[start of Passage given]

Finally gettin the pictrues up from my trade with SteveD, and he hooked me up big time with these primo sticks

RP 1990
RyJ Reserve Real
Gurkha XX Fuerte
La Vieja Habana Maduro
5 Vegas A
CAO Brazilia
Carlos Torano 1916 Cameroon
Indian Tabac Super Fuerte Maduro

These all look delicious:dr I've only ever had the RP and 5 Vegas so I'm lookin forward to smokin up all the new ones.Thanks again man.


----------



## smokeyscotch

smokeyscotch said:


> *:mn Just PM me what you had in mind. :mn*
> 
> *I am sure we can come to some agreement.*
> 
> :mn :mn​


BigJon and I are in a WMT together. Thanks BigJon. :tu


----------



## virginia_dave

WOW....


Just received in last nights mail a large package from TideFan73.

I took a pic and will post it tonight when I get home.

Here is the Damage..:

RyJ reserve Maduro
The Edge Corojo Toro
RP Vintage 1992 Euro robusto
Gurkha X Fuente Toro
AF 8-5-8 Maduro
IT Boxer Maduro
5 Vegas A Artisan

I have tried the RyJ many times (a favorite) and the 5 Vegas once so this will turn me onto many new choices. 

I look forward to meeting up with you at some Virginia HERF. 

Thanks Again..!!!:tu


----------



## Tidefan73

virginia_dave said:


> WOW....
> 
> Just received in last nights mail a large package from TideFan73.
> 
> I took a pic and will post it tonight when I get home.

[end of Passage given]
[start of Recorded information]

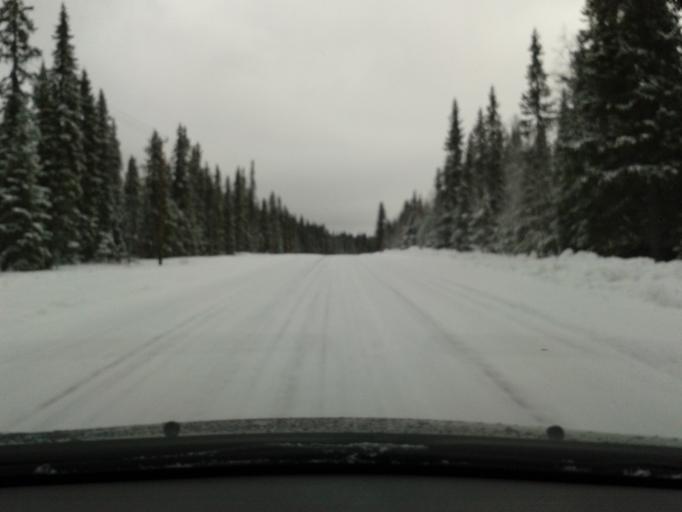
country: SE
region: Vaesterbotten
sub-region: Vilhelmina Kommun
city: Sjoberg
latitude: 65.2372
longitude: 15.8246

[end of Recorded information]

◆ Exercise task 1 ◆
According to the cigar trade thread, which of the cigars received from SteveD had the first poster smoked before?
◆ Exercise task 2 ◆
Go on with the cigar trade thread, picking up right after its final sentence.
The records have no connection to the cigar trade thread.

◆ Final answer 1 ◆
The RP and the 5 Vegas.

◆ Final answer 2 ◆
> 
> Here is the Damage..:
> 
> RyJ reserve Maduro
> The Edge Corojo Toro
> RP Vintage 1992 Euro robusto
> Gurkha X Fuente Toro
> AF 8-5-8 Maduro
> IT Boxer Maduro
> 5 Vegas A Artisan
> 
> I have tried the RyJ many times (a favorite) and the 5 Vegas once so this will turn me onto many new choices.
> 
> I look forward to meeting up with you at some Virginia HERF.
> 
> Thanks Again..!!!:tu


Enjoy bro!!!! :ss


----------



## cman78

GrtndpwrflOZ said:


> LET'S ROLL MY BROTHER..........
> 
> :ss
> 
> GRTNDPWRFLOZ
> .........................paynoattentiontothemanbehindthecurtain


Monday morning they go out the door. :blHave a good weekend :ss


----------



## DBall

And now...

for the DC of my first trade (Hope you like it, hurricane!). I tried to put together something good, and hopefully pakaged it well. Please feel free to evaluate and critique my packaging skills, as learning more can never hurt. And again... thanks.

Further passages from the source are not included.